Dauersieger. Roy Black (rechts) landete in den ersten Sendungen stets auf Platz 1. Als Reaktion darauf durfte sich ein Titel nur noch zweimal platzieren.

© ZDF und Barbara Oloffs

Auch in Bekleidungsfragen ging er mit der Zeit - und dennoch eigene Wege: Kühne Jacketts, eigenwillige Krawattenfarbtöne, zeittypische Haartrachten und in der Regel großformatige Brillen machten Heck optisch sofort wiedererkennbar und signalisierten seinen treuen Zuschauern, dass kein hyperelegantes Outfit à la Julio Iglesias erforderlich ist, um dauerhaft Sendeplatz zu beanspruchen.

Dieter Thomas Heck war klug genug, den Zeitpunkt zu erfassen, als der deutsche Schlager zunehmend zu einem Nischenprodukt wurde - und es bis zu seiner fulminanten Renaissance durch Andrea Berg und Helene Fischer blieb. Wer sich heute Ausschnitte aus den frühen 1980er-Jahren ansieht, als Heck gezwungen war, die Schlagerironisierungen und -verballhornungen der Neuen Deutschen Welle anzusagen, der spürt sein körperliches und seelisches Unbehagen. Dem bereitete er selbst ein Ende und gab – nach 183 Ausgaben – die Moderation der Sendung ab. Heck hatte Nachfolger, deren Namen nicht verschwiegen seien – Viktor Worms und Uwe Hübner –, doch beiden wird kein historisches Unrecht angetan, wenn man sie vor allem als Verwalter des schleichenden Untergangs sieht.

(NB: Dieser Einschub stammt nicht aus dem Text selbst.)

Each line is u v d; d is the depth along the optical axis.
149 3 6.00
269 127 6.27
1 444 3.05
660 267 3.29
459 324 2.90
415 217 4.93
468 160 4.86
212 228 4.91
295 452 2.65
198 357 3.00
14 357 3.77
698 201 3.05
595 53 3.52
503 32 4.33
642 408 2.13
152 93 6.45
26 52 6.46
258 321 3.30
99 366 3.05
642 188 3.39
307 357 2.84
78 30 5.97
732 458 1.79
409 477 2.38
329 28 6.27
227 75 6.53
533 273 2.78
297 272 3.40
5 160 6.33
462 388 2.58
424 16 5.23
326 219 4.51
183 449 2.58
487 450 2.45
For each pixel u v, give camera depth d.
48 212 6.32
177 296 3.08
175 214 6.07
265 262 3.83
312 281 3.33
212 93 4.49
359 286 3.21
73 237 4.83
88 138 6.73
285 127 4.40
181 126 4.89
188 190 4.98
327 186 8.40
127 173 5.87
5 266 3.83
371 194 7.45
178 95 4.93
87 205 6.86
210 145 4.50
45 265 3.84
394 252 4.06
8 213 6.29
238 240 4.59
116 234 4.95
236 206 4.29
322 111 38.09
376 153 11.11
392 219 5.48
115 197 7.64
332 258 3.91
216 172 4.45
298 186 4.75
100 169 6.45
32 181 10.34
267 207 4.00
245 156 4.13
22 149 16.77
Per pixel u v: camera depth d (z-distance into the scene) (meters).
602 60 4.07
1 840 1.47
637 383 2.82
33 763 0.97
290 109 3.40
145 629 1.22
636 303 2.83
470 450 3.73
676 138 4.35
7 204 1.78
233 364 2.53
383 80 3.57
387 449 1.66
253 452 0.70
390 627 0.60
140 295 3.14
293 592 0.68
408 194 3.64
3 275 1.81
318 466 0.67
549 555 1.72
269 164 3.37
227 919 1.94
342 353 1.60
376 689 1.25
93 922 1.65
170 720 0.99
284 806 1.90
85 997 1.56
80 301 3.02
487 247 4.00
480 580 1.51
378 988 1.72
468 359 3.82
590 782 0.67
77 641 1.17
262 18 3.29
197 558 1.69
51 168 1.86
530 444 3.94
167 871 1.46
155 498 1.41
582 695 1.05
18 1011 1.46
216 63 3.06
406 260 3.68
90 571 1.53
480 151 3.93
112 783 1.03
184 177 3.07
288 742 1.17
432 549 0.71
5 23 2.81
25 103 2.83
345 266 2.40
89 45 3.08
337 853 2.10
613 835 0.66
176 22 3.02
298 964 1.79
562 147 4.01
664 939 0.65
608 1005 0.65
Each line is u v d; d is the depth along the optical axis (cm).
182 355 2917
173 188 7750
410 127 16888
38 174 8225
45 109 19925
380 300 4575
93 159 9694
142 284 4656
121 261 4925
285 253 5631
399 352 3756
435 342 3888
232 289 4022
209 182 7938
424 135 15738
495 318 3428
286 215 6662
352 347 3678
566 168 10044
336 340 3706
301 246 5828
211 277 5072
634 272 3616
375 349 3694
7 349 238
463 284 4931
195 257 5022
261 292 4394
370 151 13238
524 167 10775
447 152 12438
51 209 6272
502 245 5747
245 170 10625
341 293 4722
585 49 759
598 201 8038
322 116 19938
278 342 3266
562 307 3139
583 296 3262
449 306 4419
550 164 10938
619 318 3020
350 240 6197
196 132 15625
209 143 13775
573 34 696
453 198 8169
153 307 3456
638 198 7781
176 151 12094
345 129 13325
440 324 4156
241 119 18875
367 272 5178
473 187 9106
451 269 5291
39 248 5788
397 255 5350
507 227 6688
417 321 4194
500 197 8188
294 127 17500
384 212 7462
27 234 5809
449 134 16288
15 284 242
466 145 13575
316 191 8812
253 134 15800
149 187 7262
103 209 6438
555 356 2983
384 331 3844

Zu reanimieren wäre die Sendung nicht. Das planen nicht einmal die Nostalgiker beim ZDF. Immerhin beauftragten sie einen Mann im passenden Alter, Thomas Gottschalk, Ende April eine TV-Erinnerungsshow zu moderieren. Die wahren Anhänger der „ZDF-Hitparade“ begeben sich derweil ins Internet und beamen sich zurück in deren frühe Folgen - als zum Beispiel Renate Kern ihr unvergessenes „Du musst mit den Wimpern klimpern“ trällerte und sich aufgrund eines Unfalls mit Krückstock auf die Bühne schwang...

Der Autor leitet das Literaturhaus Hamburg.